» **Aufgabenstellung**
1) Prüfen Sie, ob die Aussagen (a), (b) und (c) mit dem Text über die Küche des Landes übereinstimmen. Antworten Sie jeweils mit Ja oder Nein und belegen Sie das Urteil mit einem wörtlichen Zitat aus dem Text.

(a) Die Pfannkuchen sind mit Joghurt und Honig gefüllt.
(b) Heute wird Livemusik gespielt.
(c) Fleisch, Beilage und Garnitur werden gemeinsam auf einem Teller serviert.
2) Setzen Sie den Text über die Küche des Landes im selben Stil nach seinem letzten Satz fort.

» **Ausgangstext**
┄┄┄┄┄┄┄┄┄┄

Der Mann hat Geschmack! Pfannkuchen gefüllt mit Joghurt und Honig. Ein Traum!

Die Küche in diesem Land ist sehr fettreich, wahrscheinlich auch aufgrund dessen so schmackhaft.

Wer eine Diät im Sinne hat, der ist hier sicherlich fehl am Platz.

Daheim in Deutschland kenne ich jemanden, der bestellt Spaghetti Bolognese “aber bitte mit Tomatensoße und  Spiralnudeln!“. So jemanden würde es hier sehr gut gehen, denn alle Gerichte werde separat von einander bestellt. Das Fleisch, die Beilage und die Garnitur kommen auf vielen kleinen Tellern, von denen man dann isst.

Heute gibt es keine Livemusik, sondern Volkslieder aus dem Lautsprecher. Die Kaninchen hoppeln wild umher. Hat jemand etwas bestellt?

┄┄┄┄┄┄┄┄┄┄

» **Bereitgestellte Daten**
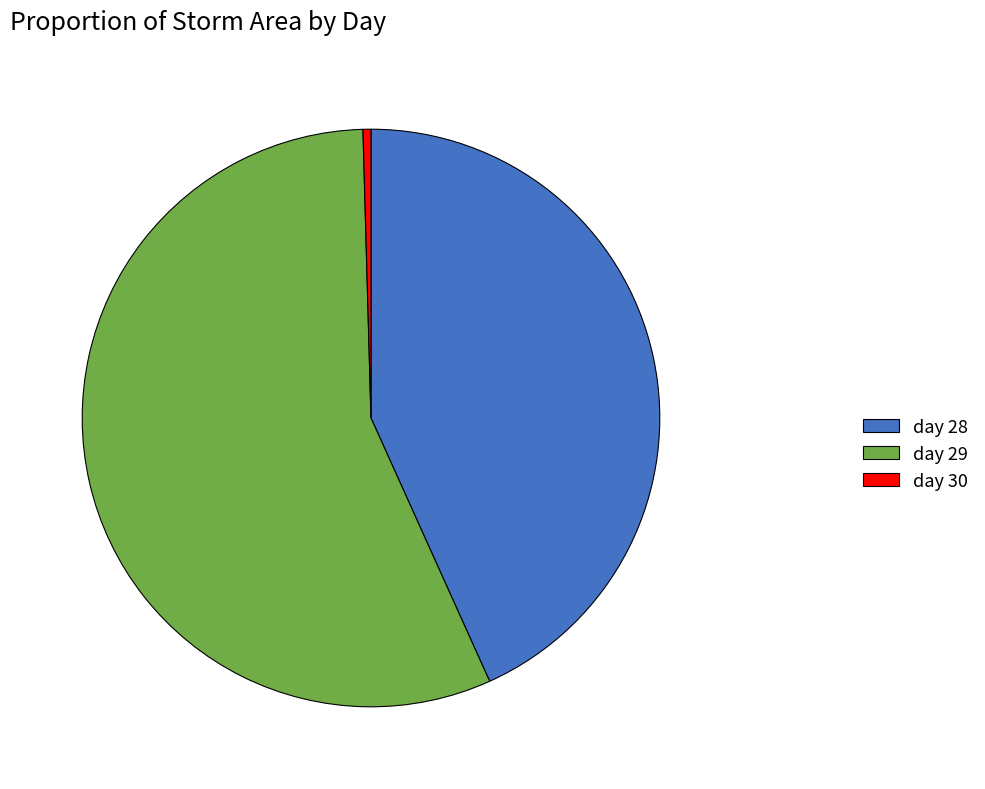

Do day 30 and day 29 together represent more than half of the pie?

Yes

┄┄┄┄┄┄┄┄┄┄

» **Lösungen**
1)
(a) Ja: „Pfannkuchen gefüllt mit Joghurt und Honig.“
(b) Nein: „Heute gibt es keine Livemusik, sondern Volkslieder aus dem Lautsprecher.“
(c) Nein: „Das Fleisch, die Beilage und die Garnitur kommen auf vielen kleinen Tellern, von denen man dann isst.“

2)
Eine Katze will von mir gefüttert werden, aber heute bleibe ich hart. Wildrich Weltreise unterwegs in Bulgarien

Auf meiner gesamten Reise habe ich noch keine Andenken gekauft. So soll es auch bleiben. Lieber gebe ich das Geld für Speisen und schöne Erinnerungen aus. Das scheint mir auf Dauer mehr wert, als der sonst vielleicht obligate Aschenbecher mit Hintergrundfoto.

Der guten Tropfen 1998 Melnik hat 12% und wird mich wieder gut schlafen lassen. Man sagte mir, dass die Thraker, welche hier vor langer Zeit siedelten, die ersten Europäischen Weinbauern gewesen sind.